Hi all. I realise that this is a very sensitive topic to bring up with your other half but I'm at wits end now.

We've been married for 2 years but been together for almost 8 years. I know that I am a very lucky man - she's very caring and would do anything for me, has a very successful career and even surprised me with her amazing cooking skills! I couldn't have found a better woman to spend the rest of my life with.

But I can't shake off the fact that I want her to lose weight. Just to be clear, she isn't obese or anything but she has gone up 2 dress sizes since we got together and it's very noticeable; she was a UK size 10 (US 6) but now she's a UK 14 (US 10).

So my issue here is that I feel my wife has got very comfortable and not tried since we became exclusive all those years ago. But for me, being in an exclusive relationship, and now married, has motivated me to stay in shape. I knew that I was quite overweight and unhealthy when we first started dating so my now wife has been the motivation to get my butt off the couch and do something about it! I've since taken up running and in the last few years, I've ran 3 half marathons and a full marathon.

I don't want my wife to be skinny - I want her to stay healthy and look after herself. I'm actually a fan of curvy women, so i don't really care about her size. I actually find it really hot and sexy when she works out (in her current size)!

She's also admitted that she needs to lose weight and over the years I've created several diet and gym plans but she always finds an excuse to not stick with it (the main one being busy at work). The wider issue for me here is that the diet and gym plans were a way for us to do something and accomplish together as a couple.

I adore my wife and love her so much. I want her to stay physically attracted to me hence all the running and working out - I believe that you should always try to impress your other half as much as possible in marriage and I suppose this is my way of doing so. She's even been my motivation to do well in my career and generally be a better person.

I can't deny that in recent months, I've started to feel less attracted to her - not because she's put on weight but because she doesn't try to stay healthy (does that make sense?). For example, she's just not finished any of the gym workout plans that i've made for her.
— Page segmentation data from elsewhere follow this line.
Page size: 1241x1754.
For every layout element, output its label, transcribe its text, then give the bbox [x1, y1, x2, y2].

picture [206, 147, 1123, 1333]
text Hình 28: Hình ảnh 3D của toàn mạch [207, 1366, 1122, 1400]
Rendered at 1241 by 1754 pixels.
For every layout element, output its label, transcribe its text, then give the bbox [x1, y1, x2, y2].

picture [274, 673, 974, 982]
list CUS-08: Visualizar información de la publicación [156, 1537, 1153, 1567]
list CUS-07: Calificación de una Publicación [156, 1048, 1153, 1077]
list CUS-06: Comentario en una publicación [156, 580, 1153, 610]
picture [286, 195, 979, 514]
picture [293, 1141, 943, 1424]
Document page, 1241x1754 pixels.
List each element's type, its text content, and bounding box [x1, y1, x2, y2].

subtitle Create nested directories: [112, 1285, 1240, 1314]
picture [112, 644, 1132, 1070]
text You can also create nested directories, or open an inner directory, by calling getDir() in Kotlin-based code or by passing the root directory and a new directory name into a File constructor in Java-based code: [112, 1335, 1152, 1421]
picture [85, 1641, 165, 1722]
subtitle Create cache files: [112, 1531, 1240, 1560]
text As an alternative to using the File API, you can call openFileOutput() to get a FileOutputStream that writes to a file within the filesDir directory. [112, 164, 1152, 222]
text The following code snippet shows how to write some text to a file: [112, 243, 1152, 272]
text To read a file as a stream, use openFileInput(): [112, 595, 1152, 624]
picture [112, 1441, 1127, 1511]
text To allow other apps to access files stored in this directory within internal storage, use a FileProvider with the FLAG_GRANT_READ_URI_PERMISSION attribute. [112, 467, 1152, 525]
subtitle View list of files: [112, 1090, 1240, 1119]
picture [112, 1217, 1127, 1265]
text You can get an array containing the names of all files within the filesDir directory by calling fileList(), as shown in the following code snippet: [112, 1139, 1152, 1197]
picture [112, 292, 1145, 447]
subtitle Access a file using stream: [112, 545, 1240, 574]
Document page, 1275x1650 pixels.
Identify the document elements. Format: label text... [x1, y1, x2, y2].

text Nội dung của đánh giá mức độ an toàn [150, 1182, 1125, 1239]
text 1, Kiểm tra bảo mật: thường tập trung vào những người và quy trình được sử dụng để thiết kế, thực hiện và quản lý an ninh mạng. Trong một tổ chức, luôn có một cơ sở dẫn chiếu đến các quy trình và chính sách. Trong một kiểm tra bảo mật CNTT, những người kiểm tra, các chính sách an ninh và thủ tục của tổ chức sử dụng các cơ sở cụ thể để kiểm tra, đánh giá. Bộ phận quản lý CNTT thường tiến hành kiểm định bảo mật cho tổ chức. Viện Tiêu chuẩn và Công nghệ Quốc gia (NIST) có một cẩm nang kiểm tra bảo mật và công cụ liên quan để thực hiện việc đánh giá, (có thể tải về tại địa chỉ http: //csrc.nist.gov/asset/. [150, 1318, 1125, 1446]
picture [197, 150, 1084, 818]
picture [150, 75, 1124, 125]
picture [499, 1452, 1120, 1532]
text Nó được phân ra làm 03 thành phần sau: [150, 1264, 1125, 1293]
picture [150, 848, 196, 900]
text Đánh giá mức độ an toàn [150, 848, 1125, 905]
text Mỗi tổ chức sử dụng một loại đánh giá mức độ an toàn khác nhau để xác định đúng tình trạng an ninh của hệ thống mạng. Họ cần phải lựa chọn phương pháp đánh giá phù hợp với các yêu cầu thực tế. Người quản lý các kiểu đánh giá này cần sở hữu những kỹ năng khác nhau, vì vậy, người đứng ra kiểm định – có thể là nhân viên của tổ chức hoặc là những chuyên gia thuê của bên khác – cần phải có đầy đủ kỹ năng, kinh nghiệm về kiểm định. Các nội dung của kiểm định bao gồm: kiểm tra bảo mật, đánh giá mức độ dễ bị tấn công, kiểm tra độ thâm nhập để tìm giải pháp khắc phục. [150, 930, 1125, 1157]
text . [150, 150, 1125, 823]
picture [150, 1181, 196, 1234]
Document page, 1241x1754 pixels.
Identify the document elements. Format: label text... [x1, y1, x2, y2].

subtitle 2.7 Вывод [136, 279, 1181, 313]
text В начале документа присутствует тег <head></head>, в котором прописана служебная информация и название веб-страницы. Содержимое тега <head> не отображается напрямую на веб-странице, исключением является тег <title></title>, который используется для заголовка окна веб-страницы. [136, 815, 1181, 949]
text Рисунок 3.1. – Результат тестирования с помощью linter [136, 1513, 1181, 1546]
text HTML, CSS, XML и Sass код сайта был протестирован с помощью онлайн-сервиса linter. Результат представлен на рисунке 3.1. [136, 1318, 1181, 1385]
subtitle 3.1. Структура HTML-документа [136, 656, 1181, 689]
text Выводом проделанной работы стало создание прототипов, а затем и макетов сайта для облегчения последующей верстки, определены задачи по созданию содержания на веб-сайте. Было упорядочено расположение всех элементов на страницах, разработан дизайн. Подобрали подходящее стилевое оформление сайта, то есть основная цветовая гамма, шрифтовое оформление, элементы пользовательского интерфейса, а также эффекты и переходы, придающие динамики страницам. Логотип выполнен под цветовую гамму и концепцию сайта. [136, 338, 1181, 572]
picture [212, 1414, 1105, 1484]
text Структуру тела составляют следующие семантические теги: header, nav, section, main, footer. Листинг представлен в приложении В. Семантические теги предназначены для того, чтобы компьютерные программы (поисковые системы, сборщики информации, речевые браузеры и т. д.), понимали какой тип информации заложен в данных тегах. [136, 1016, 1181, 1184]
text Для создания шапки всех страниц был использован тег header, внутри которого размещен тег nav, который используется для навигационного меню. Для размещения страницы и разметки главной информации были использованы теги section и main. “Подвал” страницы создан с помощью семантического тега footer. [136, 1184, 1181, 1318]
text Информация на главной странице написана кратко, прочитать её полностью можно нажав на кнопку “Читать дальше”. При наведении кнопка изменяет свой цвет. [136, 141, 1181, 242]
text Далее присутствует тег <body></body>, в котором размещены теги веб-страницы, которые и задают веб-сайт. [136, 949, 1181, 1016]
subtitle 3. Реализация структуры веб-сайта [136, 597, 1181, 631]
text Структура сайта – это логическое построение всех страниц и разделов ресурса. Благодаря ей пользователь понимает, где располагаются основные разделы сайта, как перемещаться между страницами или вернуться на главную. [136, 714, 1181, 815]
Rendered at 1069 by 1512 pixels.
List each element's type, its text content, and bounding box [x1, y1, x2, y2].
Everytime i bring it up my wife shuts down completely. I've really tried my best and took the soft approach to begin with but now even i get annoyed at myself because i feel like as if I'm now forcing her to workout when I know it's fundamentally up to her to do it. I really don't want to force it on her but just feel like this after so many years of her saying she will lose weight for herself but no progress.

I'm a big gym fan and got myself into good shape for her. Am i wrong to expect the same from her?

I hope all of this made sense and thank you for reading.